Lory held her breath.

For ten long seconds, she held her breath, waiting for the blade to fall.

She held her breath as whispers carried across the courtyard, sharp as the hiss of a snake.

Until her head swam and her pulse threatened to leap out of her throat.

When she finally opened her eyes, glancing over the basket with the blood-smeared head, a pair of cold gray eyes set in a sharp-cut olive face was staring back at her. Falcrest’s hair moved on the air like liquid silk, and his mouth was a tight line as he stared back at her like he was going to give the command to execute her any moment.

Lory was aware of the rest of the group—of Top Knot and Gray Braid, even Observant Eye was there—but she couldn’t take her eyes off the man around whom the desert might begin to freeze.

“It has been brought to my attention,” Gray Braid said, her tone less solemn and more irritated, “that you might be of more value to this kingdom alive than you are dead.”

Lory’s heart gave a painful jolt in her chest, and her gaze finally sprang free from the storm-colored magnets that were Falcrest’s eyes to find Gray Braid standing right next to him, her lined face unreadable.

“Ashthorn Ward is accepting new conscripts.”

Anees’s words of caution flew through Lory’s mind—that most of the conscripts didn’t survive their education, that no one really knew what happened at Ashthorn Ward.

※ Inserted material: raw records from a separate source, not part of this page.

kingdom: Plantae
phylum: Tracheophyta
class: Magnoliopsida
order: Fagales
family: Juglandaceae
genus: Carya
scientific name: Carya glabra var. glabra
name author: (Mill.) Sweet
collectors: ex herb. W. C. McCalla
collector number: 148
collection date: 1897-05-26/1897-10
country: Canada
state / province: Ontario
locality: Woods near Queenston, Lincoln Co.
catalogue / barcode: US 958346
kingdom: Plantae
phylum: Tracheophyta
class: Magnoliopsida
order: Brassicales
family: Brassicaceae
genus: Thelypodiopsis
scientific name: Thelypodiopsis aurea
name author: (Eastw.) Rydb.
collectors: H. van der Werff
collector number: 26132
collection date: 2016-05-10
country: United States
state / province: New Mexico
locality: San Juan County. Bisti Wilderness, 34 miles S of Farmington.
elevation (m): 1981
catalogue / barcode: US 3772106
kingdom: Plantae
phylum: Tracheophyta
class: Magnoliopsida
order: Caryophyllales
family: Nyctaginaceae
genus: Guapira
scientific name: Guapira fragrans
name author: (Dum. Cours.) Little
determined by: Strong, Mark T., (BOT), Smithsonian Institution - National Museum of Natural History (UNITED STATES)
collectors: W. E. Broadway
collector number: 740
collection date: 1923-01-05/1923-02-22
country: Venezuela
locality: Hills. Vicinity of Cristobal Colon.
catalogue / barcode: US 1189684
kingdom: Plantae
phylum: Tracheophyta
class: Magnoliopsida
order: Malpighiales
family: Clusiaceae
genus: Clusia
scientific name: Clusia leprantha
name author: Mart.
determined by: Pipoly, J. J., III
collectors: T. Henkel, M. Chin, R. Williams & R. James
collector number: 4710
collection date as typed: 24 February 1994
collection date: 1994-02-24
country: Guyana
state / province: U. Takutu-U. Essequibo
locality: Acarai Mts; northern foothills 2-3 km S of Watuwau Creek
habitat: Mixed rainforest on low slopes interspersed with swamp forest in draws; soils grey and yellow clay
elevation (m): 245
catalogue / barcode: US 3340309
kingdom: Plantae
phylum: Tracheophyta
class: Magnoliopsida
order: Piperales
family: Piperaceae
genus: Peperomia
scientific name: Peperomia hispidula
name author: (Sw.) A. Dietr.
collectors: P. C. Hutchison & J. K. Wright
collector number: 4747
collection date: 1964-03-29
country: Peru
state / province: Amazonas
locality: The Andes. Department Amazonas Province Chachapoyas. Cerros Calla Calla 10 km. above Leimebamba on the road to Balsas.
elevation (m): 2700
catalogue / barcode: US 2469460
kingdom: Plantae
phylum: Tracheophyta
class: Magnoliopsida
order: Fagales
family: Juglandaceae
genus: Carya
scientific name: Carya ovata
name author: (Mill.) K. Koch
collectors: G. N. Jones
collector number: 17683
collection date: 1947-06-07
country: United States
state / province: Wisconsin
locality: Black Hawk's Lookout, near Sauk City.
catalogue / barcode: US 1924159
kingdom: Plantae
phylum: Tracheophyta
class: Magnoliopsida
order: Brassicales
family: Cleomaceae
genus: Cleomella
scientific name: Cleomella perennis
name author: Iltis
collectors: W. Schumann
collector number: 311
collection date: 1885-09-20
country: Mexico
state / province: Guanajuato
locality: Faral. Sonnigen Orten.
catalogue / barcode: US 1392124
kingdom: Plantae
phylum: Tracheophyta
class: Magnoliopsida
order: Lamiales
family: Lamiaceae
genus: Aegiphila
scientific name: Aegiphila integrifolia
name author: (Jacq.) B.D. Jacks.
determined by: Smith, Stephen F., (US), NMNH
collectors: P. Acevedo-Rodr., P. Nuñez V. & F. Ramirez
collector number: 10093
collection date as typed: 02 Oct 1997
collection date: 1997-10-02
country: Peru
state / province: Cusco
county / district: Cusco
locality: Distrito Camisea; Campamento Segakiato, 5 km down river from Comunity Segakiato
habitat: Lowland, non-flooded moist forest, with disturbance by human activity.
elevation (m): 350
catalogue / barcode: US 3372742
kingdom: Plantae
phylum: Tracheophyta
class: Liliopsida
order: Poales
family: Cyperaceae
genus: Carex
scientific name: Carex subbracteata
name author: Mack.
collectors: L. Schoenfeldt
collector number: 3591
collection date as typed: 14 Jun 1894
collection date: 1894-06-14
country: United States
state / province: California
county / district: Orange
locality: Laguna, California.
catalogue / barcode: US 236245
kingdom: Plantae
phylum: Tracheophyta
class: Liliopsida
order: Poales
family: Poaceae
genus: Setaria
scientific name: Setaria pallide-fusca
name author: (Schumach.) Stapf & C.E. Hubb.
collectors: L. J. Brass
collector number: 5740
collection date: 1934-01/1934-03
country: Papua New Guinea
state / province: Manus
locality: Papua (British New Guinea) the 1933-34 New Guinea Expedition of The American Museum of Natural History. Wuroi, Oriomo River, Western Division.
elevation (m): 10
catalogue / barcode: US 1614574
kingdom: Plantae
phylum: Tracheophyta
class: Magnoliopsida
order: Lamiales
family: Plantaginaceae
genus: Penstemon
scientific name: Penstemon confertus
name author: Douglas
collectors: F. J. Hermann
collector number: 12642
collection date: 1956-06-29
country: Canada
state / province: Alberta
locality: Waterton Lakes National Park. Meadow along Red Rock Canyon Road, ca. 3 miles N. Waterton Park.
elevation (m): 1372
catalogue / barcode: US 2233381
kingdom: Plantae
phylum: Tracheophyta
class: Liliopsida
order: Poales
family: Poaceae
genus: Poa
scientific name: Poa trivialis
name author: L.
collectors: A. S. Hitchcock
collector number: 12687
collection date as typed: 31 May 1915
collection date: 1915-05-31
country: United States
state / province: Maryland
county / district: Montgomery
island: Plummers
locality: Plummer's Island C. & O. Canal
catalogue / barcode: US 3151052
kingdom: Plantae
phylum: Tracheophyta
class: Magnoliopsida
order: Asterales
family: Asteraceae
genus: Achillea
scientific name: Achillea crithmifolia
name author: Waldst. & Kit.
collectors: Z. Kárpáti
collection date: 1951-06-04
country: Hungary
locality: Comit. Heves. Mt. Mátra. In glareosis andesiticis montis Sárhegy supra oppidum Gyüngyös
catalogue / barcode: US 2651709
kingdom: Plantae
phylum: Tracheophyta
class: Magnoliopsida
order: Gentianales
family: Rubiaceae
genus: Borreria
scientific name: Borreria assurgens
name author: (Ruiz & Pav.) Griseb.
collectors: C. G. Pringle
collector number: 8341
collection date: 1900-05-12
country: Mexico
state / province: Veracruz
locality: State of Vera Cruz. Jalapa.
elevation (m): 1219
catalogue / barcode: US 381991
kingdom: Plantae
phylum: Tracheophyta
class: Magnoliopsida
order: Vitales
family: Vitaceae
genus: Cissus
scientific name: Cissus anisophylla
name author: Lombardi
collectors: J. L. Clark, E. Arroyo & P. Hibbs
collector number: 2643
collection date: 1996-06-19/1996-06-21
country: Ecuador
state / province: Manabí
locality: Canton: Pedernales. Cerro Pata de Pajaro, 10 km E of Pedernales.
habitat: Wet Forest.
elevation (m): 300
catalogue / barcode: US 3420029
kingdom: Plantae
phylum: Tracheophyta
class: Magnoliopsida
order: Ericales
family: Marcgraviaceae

For all that it was worth, it sounded more like a prison than an academy, but something inside Lory had begun to hope, and fear of certain death was stronger than fear of the unknown.

“What do I need to do?” The words were a mere breath, heat and exhaustion doing their part in making the world sway before her eyes, even as she was kneeling down. Lory grabbed the bloodied stone left and right from where her throat lay in the carved curve made to fit the broad neck of a muscled warrior.

Gray Braid’s mouth tilted up on the side with the opposite of kindness. “Oh, it’s not what you need to do, Ms. Vednis. It’s what you’ve already done.”